* [Exercises]:
1. Set down word for word the part of the speech recognizer text that opens with "The character-level language" and closes with "other for training.".
2. Resume the speech recognizer text after its last line and carry it further.

* [Text]:
....
Character level speech recognizer using ctc loss with deep rnns in TensorFlow.
###About
This is an ongoing project, working towards an implementation of the charater-level ISR detailed in the paper by Kyuyeon Hwang and Wonyong Sung. It works at the character level using 1 deep rnn trained with ctc loss for the acoustic model, and one deep rnn trained for a character-level language model. The acoustic model reads in log mel frequency filterbank feature vectors (40-dim inputs).
The audio signal processing is done using librosa.
Currently only the acoustic model has been completed and it still lack a good trained example. One pre-trained example is available here and can be tried on any file (your own recorded voice for example).
The character-level language model is still in the works.
###Data
The datasets currently supported are :
- LibriSpeech by Vassil Panayotov
- Shtooka
- Vystadial 2013
- TED-LIUM
The data is fed through two pipelines, one for testing, and the other for training.
###How to Run ####Install dependencies #####Required
- TensorFlow (>= 0.12RC1)
- librosa
Install TensorFlow by following the website documentation. GPU support is not mandatory but strongly recommended if you intend to train the RNN.
Install other required dependencies by running :
pip3 install -r requirements.txt
#####Optional
- sox (for live transcript only, install with
sudo apt-get install sox
orbrew install sox --with-flac
) - libcupti (for timeline only, install with :
sudo apt-get install libcupti-dev
) - pyaudio (for live transcript only, install with :
sudo apt-get install python3-pyaudio
)
....
* [Material]:
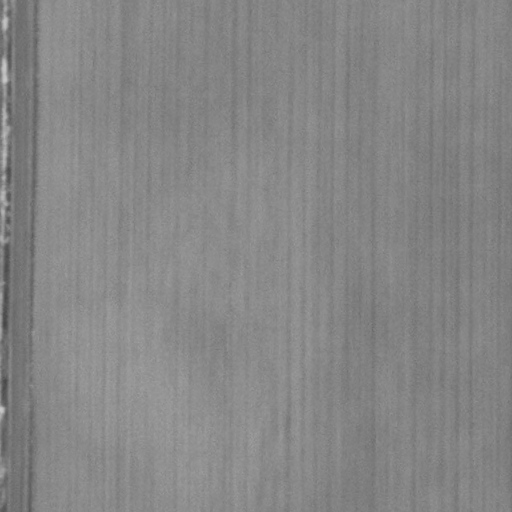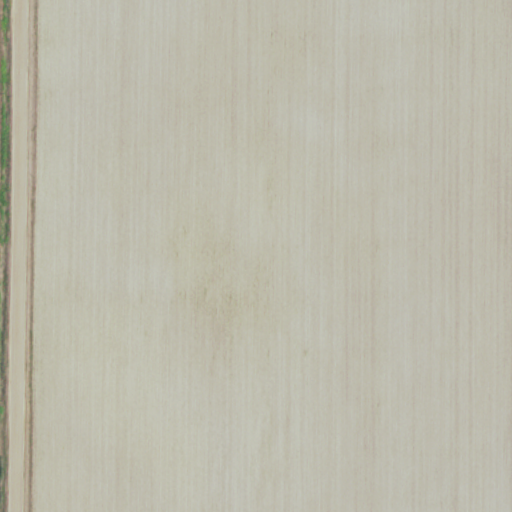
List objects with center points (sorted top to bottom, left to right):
....
* [Per-task outputs]:
1.
The character-level language model is still in the works.
###Data
The datasets currently supported are :
- LibriSpeech by Vassil Panayotov
- Shtooka
- Vystadial 2013
- TED-LIUM
The data is fed through two pipelines, one for testing, and the other for training.

2.
####Run data preparation Script
I've prepared a bash script to download LibriSpeech (~700mb) and extract the data to the right place :
$ chmod +x prepare_data.sh
$ ./prepare_data.sh
It will remove the tar files after downloading and unzipping.
All hyper parameters for the network are defined in config.ini
. A different config file can be fed to the training
program using something like:
$ python stt.py --config_file="different_config_file.ini"
You should ensure it follows the same format as the one provided.
####Running Optimizer Once your dependencies are set up, and data is downloaded and extracted into the appropriate location, the optimizer can be started by doing :
$ python stt.py --train
Dynamic RNNs are used as memory consumption on the entirely unrolled network was massive, and the model would take 30 minutes to build. Unfortunately this comes at a cost to speed, but I think in this case the tradeoff is worth it (as the model can now fit on a single GPU).
####Running the network You can also use a trained network to process a wav file
$ python stt.py --file "path_to_file.wav"
The result will be printed on standard input. At this time only the acoustic model will process so the result can be weird.
####Analysing performance
You can add the --timeline
option in order to produce a timeline file and see how everything is going.
The resulting file will be overridden at each step. It can be opened with Chrome, opening chrome://tracing/
and
loading the file.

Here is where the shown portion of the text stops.